Bu bilgiler bilimsel veriler ışığında birçok uzman anne adayının ve bebeğin sağlığı açısından gebelikte oruç tutulmasına sıcak bakmamaktadır.
Dini açıdan bakıldığında ise Diyanet İşleri Başkanlığı Tarafından yapılan açıklama şu şekildedir:
Ramazan orucunu tutmamak için geçerli mazeretlerden biri de gebelik veya çocuk emzirmektir. Gebe veya emzikli olan kadınlar, kendilerine yahut çocuklarına bir zarar gelmesinden korkmaları hâlinde oruç tutmayabilirler. Bunlar bir yönüyle hasta hükmünde oldukları gibi, onlara bu ruhsatı tanıyan hadisler de bulunmaktadır (Nesâî, Sıyâm, 51, 62; İbn Mâce, Sıyâm, 12). Kendisi dayanabilecek ve çocuk da etkilenmeyecek ise gebe ve çocuk emziren kadın oruç tutabilir.

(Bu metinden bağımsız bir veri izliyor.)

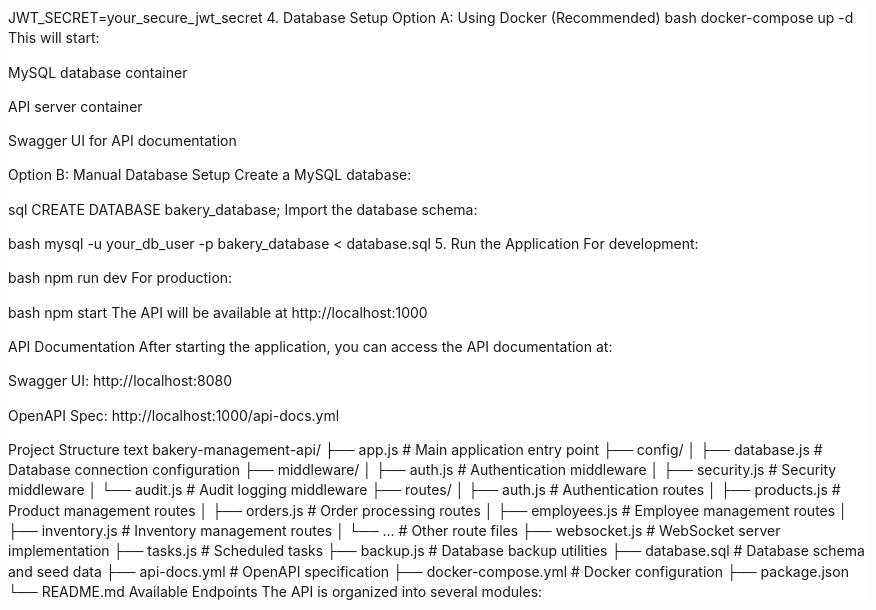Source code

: JWT_SECRET=your_secure_jwt_secret
4. Database Setup
Option A: Using Docker (Recommended)
bash
docker-compose up -d
This will start:

MySQL database container

API server container

Swagger UI for API documentation

Option B: Manual Database Setup
Create a MySQL database:

sql
CREATE DATABASE bakery_database;
Import the database schema:

bash
mysql -u your_db_user -p bakery_database < database.sql
5. Run the Application
For development:

bash
npm run dev
For production:

bash
npm start
The API will be available at http://localhost:1000

API Documentation
After starting the application, you can access the API documentation at:

Swagger UI: http://localhost:8080

OpenAPI Spec: http://localhost:1000/api-docs.yml

Project Structure
text
bakery-management-api/
├── app.js                # Main application entry point
├── config/
│   ├── database.js       # Database connection configuration
├── middleware/
│   ├── auth.js           # Authentication middleware
│   ├── security.js       # Security middleware
│   └── audit.js          # Audit logging middleware
├── routes/
│   ├── auth.js           # Authentication routes
│   ├── products.js       # Product management routes
│   ├── orders.js         # Order processing routes
│   ├── employees.js      # Employee management routes
│   ├── inventory.js      # Inventory management routes
│   └── ...               # Other route files
├── websocket.js          # WebSocket server implementation
├── tasks.js              # Scheduled tasks
├── backup.js             # Database backup utilities
├── database.sql          # Database schema and seed data
├── api-docs.yml          # OpenAPI specification
├── docker-compose.yml    # Docker configuration
├── package.json
└── README.md
Available Endpoints
The API is organized into several modules:
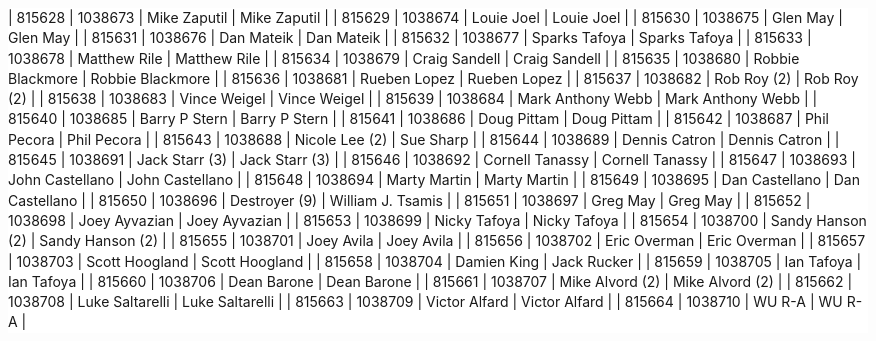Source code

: | 815628 | 1038673 | Mike Zaputil | Mike Zaputil |
| 815629 | 1038674 | Louie Joel | Louie Joel |
| 815630 | 1038675 | Glen May | Glen May |
| 815631 | 1038676 | Dan Mateik | Dan Mateik |
| 815632 | 1038677 | Sparks Tafoya | Sparks Tafoya |
| 815633 | 1038678 | Matthew Rile | Matthew Rile |
| 815634 | 1038679 | Craig Sandell | Craig Sandell |
| 815635 | 1038680 | Robbie Blackmore | Robbie Blackmore |
| 815636 | 1038681 | Rueben Lopez | Rueben Lopez |
| 815637 | 1038682 | Rob Roy (2) | Rob Roy (2) |
| 815638 | 1038683 | Vince Weigel | Vince Weigel |
| 815639 | 1038684 | Mark Anthony Webb | Mark Anthony Webb |
| 815640 | 1038685 | Barry P Stern | Barry P Stern |
| 815641 | 1038686 | Doug Pittam | Doug Pittam |
| 815642 | 1038687 | Phil Pecora | Phil Pecora |
| 815643 | 1038688 | Nicole Lee (2) | Sue Sharp |
| 815644 | 1038689 | Dennis Catron | Dennis Catron |
| 815645 | 1038691 | Jack Starr (3) | Jack Starr (3) |
| 815646 | 1038692 | Cornell Tanassy | Cornell Tanassy |
| 815647 | 1038693 | John Castellano | John Castellano |
| 815648 | 1038694 | Marty Martin | Marty Martin |
| 815649 | 1038695 | Dan Castellano | Dan Castellano |
| 815650 | 1038696 | Destroyer (9) | William J. Tsamis |
| 815651 | 1038697 | Greg May | Greg May |
| 815652 | 1038698 | Joey Ayvazian | Joey Ayvazian |
| 815653 | 1038699 | Nicky Tafoya | Nicky Tafoya |
| 815654 | 1038700 | Sandy Hanson (2) | Sandy Hanson (2) |
| 815655 | 1038701 | Joey Avila | Joey Avila |
| 815656 | 1038702 | Eric Overman | Eric Overman |
| 815657 | 1038703 | Scott Hoogland | Scott Hoogland |
| 815658 | 1038704 | Damien King | Jack Rucker |
| 815659 | 1038705 | Ian Tafoya | Ian Tafoya |
| 815660 | 1038706 | Dean Barone | Dean Barone |
| 815661 | 1038707 | Mike Alvord (2) | Mike Alvord (2) |
| 815662 | 1038708 | Luke Saltarelli | Luke Saltarelli |
| 815663 | 1038709 | Victor Alfard | Victor Alfard |
| 815664 | 1038710 | WU R-A | WU R-A |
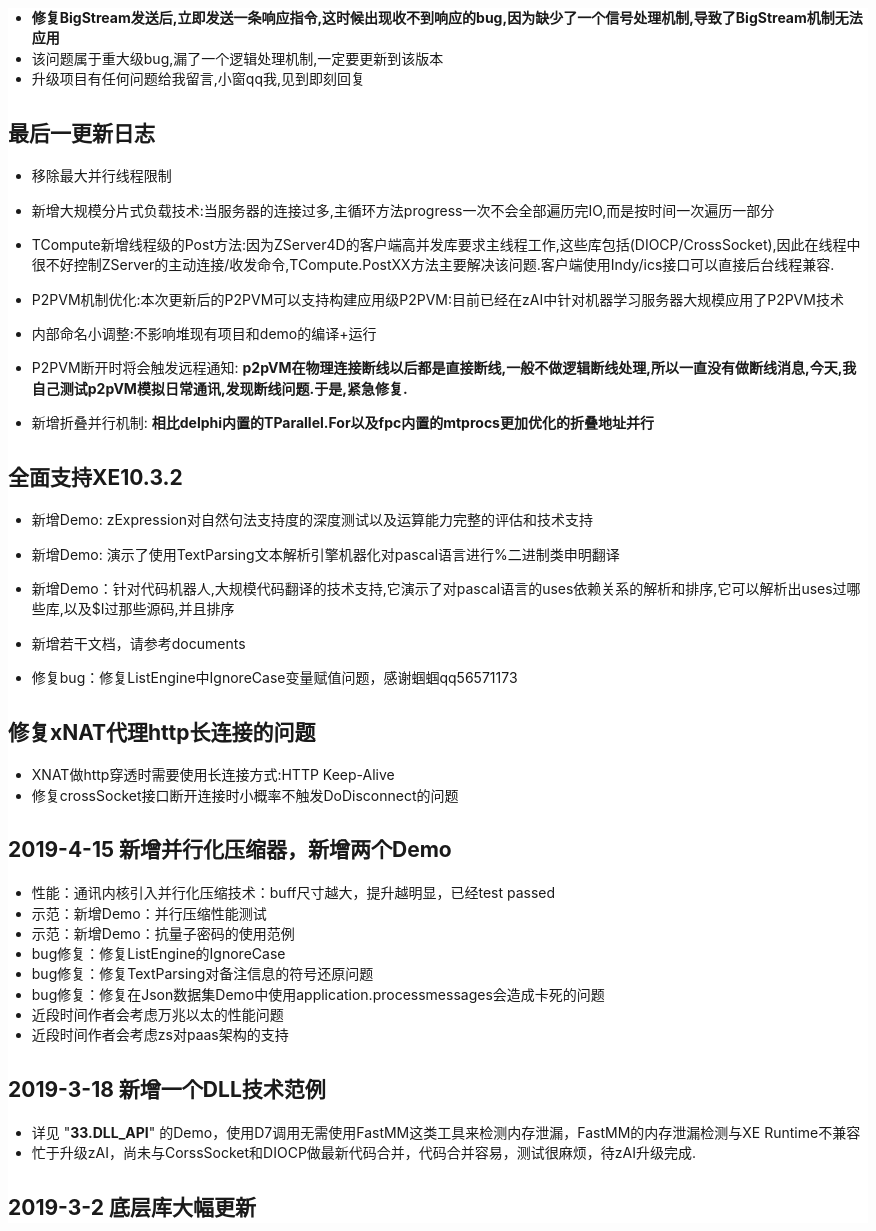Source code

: - **修复BigStream发送后,立即发送一条响应指令,这时候出现收不到响应的bug,因为缺少了一个信号处理机制,导致了BigStream机制无法应用**
- 该问题属于重大级bug,漏了一个逻辑处理机制,一定要更新到该版本
- 升级项目有任何问题给我留言,小窗qq我,见到即刻回复

## 最后一更新日志

- 移除最大并行线程限制
- 新增大规模分片式负载技术:当服务器的连接过多,主循环方法progress一次不会全部遍历完IO,而是按时间一次遍历一部分
- TCompute新增线程级的Post方法:因为ZServer4D的客户端高并发库要求主线程工作,这些库包括(DIOCP/CrossSocket),因此在线程中很不好控制ZServer的主动连接/收发命令,TCompute.PostXX方法主要解决该问题.客户端使用Indy/ics接口可以直接后台线程兼容.
- P2PVM机制优化:本次更新后的P2PVM可以支持构建应用级P2PVM:目前已经在zAI中针对机器学习服务器大规模应用了P2PVM技术
- 内部命名小调整:不影响堆现有项目和demo的编译+运行

- P2PVM断开时将会触发远程通知: **p2pVM在物理连接断线以后都是直接断线,一般不做逻辑断线处理,所以一直没有做断线消息,今天,我自己测试p2pVM模拟日常通讯,发现断线问题.于是,紧急修复.**
- 新增折叠并行机制: **相比delphi内置的TParallel.For以及fpc内置的mtprocs更加优化的折叠地址并行**


## 全面支持XE10.3.2

- 新增Demo: zExpression对自然句法支持度的深度测试以及运算能力完整的评估和技术支持
- 新增Demo: 演示了使用TextParsing文本解析引擎机器化对pascal语言进行%二进制类申明翻译
- 新增Demo：针对代码机器人,大规模代码翻译的技术支持,它演示了对pascal语言的uses依赖关系的解析和排序,它可以解析出uses过哪些库,以及$I过那些源码,并且排序

- 新增若干文档，请参考documents

- 修复bug：修复ListEngine中IgnoreCase变量赋值问题，感谢蝈蝈qq56571173


## 修复xNAT代理http长连接的问题

- XNAT做http穿透时需要使用长连接方式:HTTP Keep-Alive
- 修复crossSocket接口断开连接时小概率不触发DoDisconnect的问题


## 2019-4-15 新增并行化压缩器，新增两个Demo

- 性能：通讯内核引入并行化压缩技术：buff尺寸越大，提升越明显，已经test passed
- 示范：新增Demo：并行压缩性能测试
- 示范：新增Demo：抗量子密码的使用范例
- bug修复：修复ListEngine的IgnoreCase
- bug修复：修复TextParsing对备注信息的符号还原问题
- bug修复：修复在Json数据集Demo中使用application.processmessages会造成卡死的问题
- 近段时间作者会考虑万兆以太的性能问题
- 近段时间作者会考虑zs对paas架构的支持

## 2019-3-18 新增一个DLL技术范例

- 详见 "**33.DLL_API**" 的Demo，使用D7调用无需使用FastMM这类工具来检测内存泄漏，FastMM的内存泄漏检测与XE Runtime不兼容
- 忙于升级zAI，尚未与CorssSocket和DIOCP做最新代码合并，代码合并容易，测试很麻烦，待zAI升级完成.

## 2019-3-2 底层库大幅更新
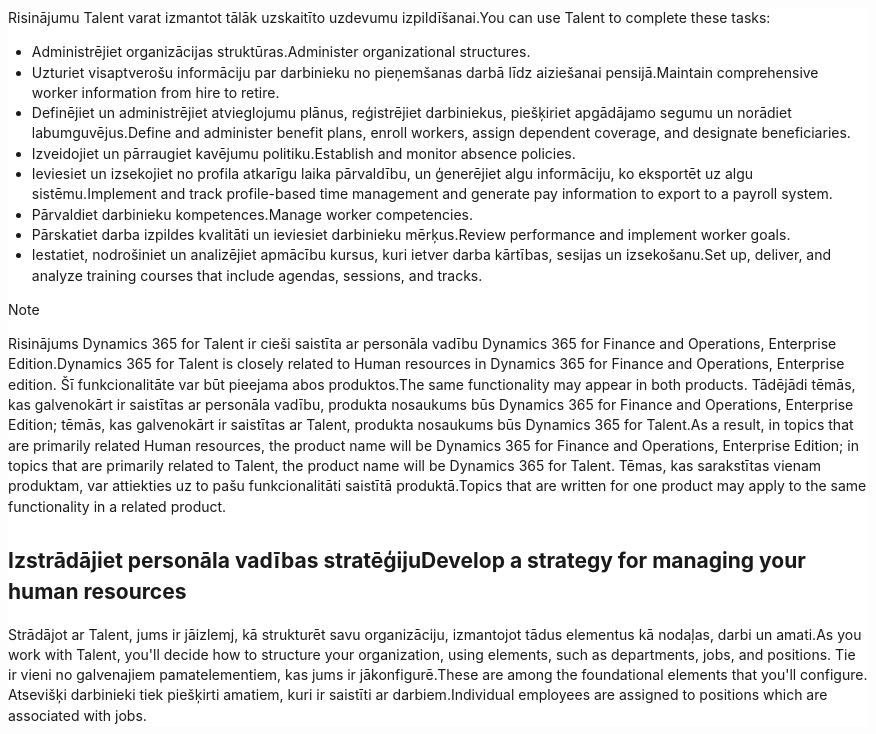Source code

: <span data-ttu-id="0106a-108">Risinājumu Talent varat izmantot tālāk uzskaitīto uzdevumu izpildīšanai.</span><span class="sxs-lookup"><span data-stu-id="0106a-108">You can use Talent to complete these tasks:</span></span>

+ <span data-ttu-id="0106a-109">Administrējiet organizācijas struktūras.</span><span class="sxs-lookup"><span data-stu-id="0106a-109">Administer organizational structures.</span></span>
+ <span data-ttu-id="0106a-110">Uzturiet visaptverošu informāciju par darbinieku no pieņemšanas darbā līdz aiziešanai pensijā.</span><span class="sxs-lookup"><span data-stu-id="0106a-110">Maintain comprehensive worker information from hire to retire.</span></span>
+ <span data-ttu-id="0106a-111">Definējiet un administrējiet atvieglojumu plānus, reģistrējiet darbiniekus, piešķiriet apgādājamo segumu un norādiet labumguvējus.</span><span class="sxs-lookup"><span data-stu-id="0106a-111">Define and administer benefit plans, enroll workers, assign dependent coverage, and designate beneficiaries.</span></span>
+ <span data-ttu-id="0106a-112">Izveidojiet un pārraugiet kavējumu politiku.</span><span class="sxs-lookup"><span data-stu-id="0106a-112">Establish and monitor absence policies.</span></span>
+ <span data-ttu-id="0106a-113">Ieviesiet un izsekojiet no profila atkarīgu laika pārvaldību, un ģenerējiet algu informāciju, ko eksportēt uz algu sistēmu.</span><span class="sxs-lookup"><span data-stu-id="0106a-113">Implement and track profile-based time management and generate pay information to export to a payroll system.</span></span>
+ <span data-ttu-id="0106a-114">Pārvaldiet darbinieku kompetences.</span><span class="sxs-lookup"><span data-stu-id="0106a-114">Manage worker competencies.</span></span>
+ <span data-ttu-id="0106a-115">Pārskatiet darba izpildes kvalitāti un ieviesiet darbinieku mērķus.</span><span class="sxs-lookup"><span data-stu-id="0106a-115">Review performance and implement worker goals.</span></span>
+ <span data-ttu-id="0106a-116">Iestatiet, nodrošiniet un analizējiet apmācību kursus, kuri ietver darba kārtības, sesijas un izsekošanu.</span><span class="sxs-lookup"><span data-stu-id="0106a-116">Set up, deliver, and analyze training courses that include agendas, sessions, and tracks.</span></span>

> [!NOTE] 
> <span data-ttu-id="0106a-117">Risinājums Dynamics 365 for Talent ir cieši saistīta ar personāla vadību Dynamics 365 for Finance and Operations, Enterprise Edition.</span><span class="sxs-lookup"><span data-stu-id="0106a-117">Dynamics 365 for Talent is closely related to Human resources in Dynamics 365 for Finance and Operations, Enterprise edition.</span></span> <span data-ttu-id="0106a-118">Šī funkcionalitāte var būt pieejama abos produktos.</span><span class="sxs-lookup"><span data-stu-id="0106a-118">The same functionality may appear in both products.</span></span> <span data-ttu-id="0106a-119">Tādējādi tēmās, kas galvenokārt ir saistītas ar personāla vadību, produkta nosaukums būs Dynamics 365 for Finance and Operations, Enterprise Edition; tēmās, kas galvenokārt ir saistītas ar Talent, produkta nosaukums būs Dynamics 365 for Talent.</span><span class="sxs-lookup"><span data-stu-id="0106a-119">As a result, in topics that are primarily related Human resources, the product name will be Dynamics 365 for Finance and Operations, Enterprise Edition; in topics that are primarily related to Talent, the product name will be Dynamics 365 for Talent.</span></span> <span data-ttu-id="0106a-120">Tēmas, kas sarakstītas vienam produktam, var attiekties uz to pašu funkcionalitāti saistītā produktā.</span><span class="sxs-lookup"><span data-stu-id="0106a-120">Topics that are written for one product may apply to the same functionality in a related product.</span></span>

<a name="develop-a-strategy-for-managing-your-human-resources"></a><span data-ttu-id="0106a-121">Izstrādājiet personāla vadības stratēģiju</span><span class="sxs-lookup"><span data-stu-id="0106a-121">Develop a strategy for managing your human resources</span></span>
---------------------------------------------------------

<span data-ttu-id="0106a-122">Strādājot ar Talent, jums ir jāizlemj, kā strukturēt savu organizāciju, izmantojot tādus elementus kā nodaļas, darbi un amati.</span><span class="sxs-lookup"><span data-stu-id="0106a-122">As you work with Talent, you'll decide how to structure your organization, using elements, such as departments, jobs, and positions.</span></span> <span data-ttu-id="0106a-123">Tie ir vieni no galvenajiem pamatelementiem, kas jums ir jākonfigurē.</span><span class="sxs-lookup"><span data-stu-id="0106a-123">These are among the foundational elements that you'll configure.</span></span> <span data-ttu-id="0106a-124">Atsevišķi darbinieki tiek piešķirti amatiem, kuri ir saistīti ar darbiem.</span><span class="sxs-lookup"><span data-stu-id="0106a-124">Individual employees are assigned to positions which are associated with jobs.</span></span>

Bu konuda alanında uzman bir hekime danışılması uygun olur. Hamilelik ve çocuk emzirme gibi meşru sebeplerle oruç tutamayan kadınlar, tutamadıkları bu oruçlarını şartların elverişli olduğu başka zamanlarda kaza ederler (Merğînânî, el-Hidâye, II, 269).